DATASET CONTENT =
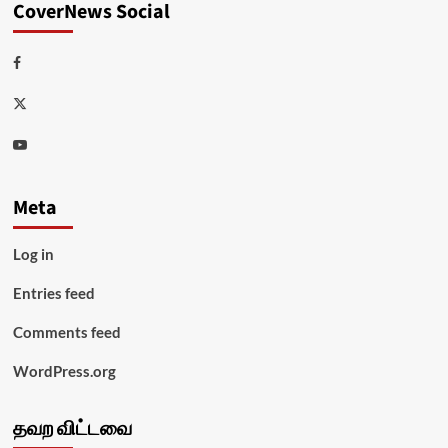
CoverNews Social
Facebook
Twitter
Youtube
Meta
Log in
Entries feed
Comments feed
WordPress.org
தவற விட்டவை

WHAT TO PRODUCE = Repeat, exactly and in full, all records above, but include no pictures.

OUTPUT FOR THIS TASK =
CoverNews Social
Facebook
Twitter
Youtube
Meta
Log in
Entries feed
Comments feed
WordPress.org
தவற விட்டவை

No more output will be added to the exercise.